Le projet de budget 2015, sous la menace d'un rejet par la Commission européenne, va entamer mardi son marathon à l'Assemblée nationale, où les fractures à gauche risquent de ressurgir autour de la rigueur tandis que la droite va dénoncer un gouvernement défaillant.
Construit sur l'hypothèse d'une croissance de 1%, le troisième budget du quinquennat Hollande prévoit une baisse d'impôts, des économies massives et un déficit public en légère baisse à 4,3% du Produit intérieur brut, loin des engagements successifs du gouvernement devant la Commission européenne.
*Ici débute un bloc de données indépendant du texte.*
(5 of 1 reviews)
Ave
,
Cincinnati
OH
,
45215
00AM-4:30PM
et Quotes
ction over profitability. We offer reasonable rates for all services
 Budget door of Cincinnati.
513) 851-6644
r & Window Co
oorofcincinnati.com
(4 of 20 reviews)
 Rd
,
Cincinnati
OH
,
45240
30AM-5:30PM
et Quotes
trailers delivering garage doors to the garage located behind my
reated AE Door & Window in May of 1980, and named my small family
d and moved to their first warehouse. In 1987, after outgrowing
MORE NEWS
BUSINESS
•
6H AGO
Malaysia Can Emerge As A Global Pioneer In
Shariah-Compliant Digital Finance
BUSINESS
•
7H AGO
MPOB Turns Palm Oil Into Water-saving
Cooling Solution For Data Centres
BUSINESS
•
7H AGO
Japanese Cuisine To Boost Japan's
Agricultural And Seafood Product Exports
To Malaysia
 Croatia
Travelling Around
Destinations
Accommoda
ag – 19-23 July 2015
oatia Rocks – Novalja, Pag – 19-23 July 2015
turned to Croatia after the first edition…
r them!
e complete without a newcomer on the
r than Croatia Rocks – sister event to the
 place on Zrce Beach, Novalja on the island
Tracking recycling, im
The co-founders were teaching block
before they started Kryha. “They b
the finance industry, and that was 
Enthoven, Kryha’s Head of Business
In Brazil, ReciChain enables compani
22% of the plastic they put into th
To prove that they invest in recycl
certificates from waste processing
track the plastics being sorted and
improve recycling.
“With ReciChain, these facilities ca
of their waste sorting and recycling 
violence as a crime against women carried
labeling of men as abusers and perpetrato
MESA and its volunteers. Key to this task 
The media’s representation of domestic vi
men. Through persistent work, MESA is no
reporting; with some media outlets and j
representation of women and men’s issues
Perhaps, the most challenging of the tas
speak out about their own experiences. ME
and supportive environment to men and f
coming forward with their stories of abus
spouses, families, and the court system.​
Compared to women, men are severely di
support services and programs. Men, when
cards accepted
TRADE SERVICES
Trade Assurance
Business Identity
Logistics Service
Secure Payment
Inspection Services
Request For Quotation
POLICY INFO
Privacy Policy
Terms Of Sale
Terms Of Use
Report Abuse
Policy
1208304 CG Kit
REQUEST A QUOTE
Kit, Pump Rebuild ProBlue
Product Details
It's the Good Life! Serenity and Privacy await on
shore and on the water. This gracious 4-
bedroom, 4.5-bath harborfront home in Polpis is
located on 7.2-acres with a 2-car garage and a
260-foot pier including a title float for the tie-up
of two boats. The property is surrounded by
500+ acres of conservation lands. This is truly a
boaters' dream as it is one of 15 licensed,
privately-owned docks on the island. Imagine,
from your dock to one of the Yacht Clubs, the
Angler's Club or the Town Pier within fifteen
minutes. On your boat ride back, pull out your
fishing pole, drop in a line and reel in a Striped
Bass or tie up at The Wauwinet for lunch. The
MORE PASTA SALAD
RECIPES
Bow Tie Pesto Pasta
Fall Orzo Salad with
La France, qui va devoir demander pour la troisième fois un délai pour revenir dans les clous du Pacte de stabilité européen et aux 3% de déficit, a "pris ses responsabilités" devant une croissance atone pour ne pas conduire la 2ème économie de la zone euro en récession, martèle le ministre des Finances Michel Sapin.
Alors que la popularité du président de la République reste des plus basses, le souci de ne pas raviver un "ras-le-bol fiscal" a aussi pesé dans la décision de supprimer la première tranche d'impôt sur le revenu, qui doit bénéficier à environ 6 millions de contribuables pour un montant de 3,2 milliards d'euros. La hausse de deux centimes par litre de la taxe sur le diesel et l'augmentation de la redevance audiovisuelle brouillent cependant la promesse de ne plus augmenter les impôts.
Le chef du gouvernement Manuel Valls a affirmé devant les députés que le projet de budget était celui "qu'il faut à la France", qu'il ne pouvait pas être rejeté par la Commission européenne et qu'il était du seul ressort du Parlement français.
Pas convaincu, l'ancien Premier ministre UMP François Fillon a dénoncé un budget "pas sincère, qui tourne le dos à tous les engagements de la France en matière de réduction des déficits".
Outre "la crédibilité" du pays, ce budget pénalisera "les classes moyennes car la suppression de la première tranche d'impôt va se répercuter sur elles", mais aussi les collectivités territoriales, selon le chef de file des députés UMP Christian Jacob.
Face aux critiques, l'exécutif oppose son effort "jamais fait" jusqu'ici pour réduire la progression des dépenses, qui mettra à contribution tant l'Etat que les collectivités territoriales.
La droite reproche l'absence de "vraies économies", qui passeraient à ses yeux par des réformes structurelles, sur les retraites par exemple. Ainsi le président UMP de la commission des Finances, Gilles Carrez, a critiqué "un budget d'impuissance, dans lequel tous les efforts se traduisent par une réduction des investissements".
- Critiques à gauche -
Et une partie de la gauche, critique envers un soutien jugé excessif aux entreprises aux dépens des ménages, continue à réclamer une inflexion de la politique économique.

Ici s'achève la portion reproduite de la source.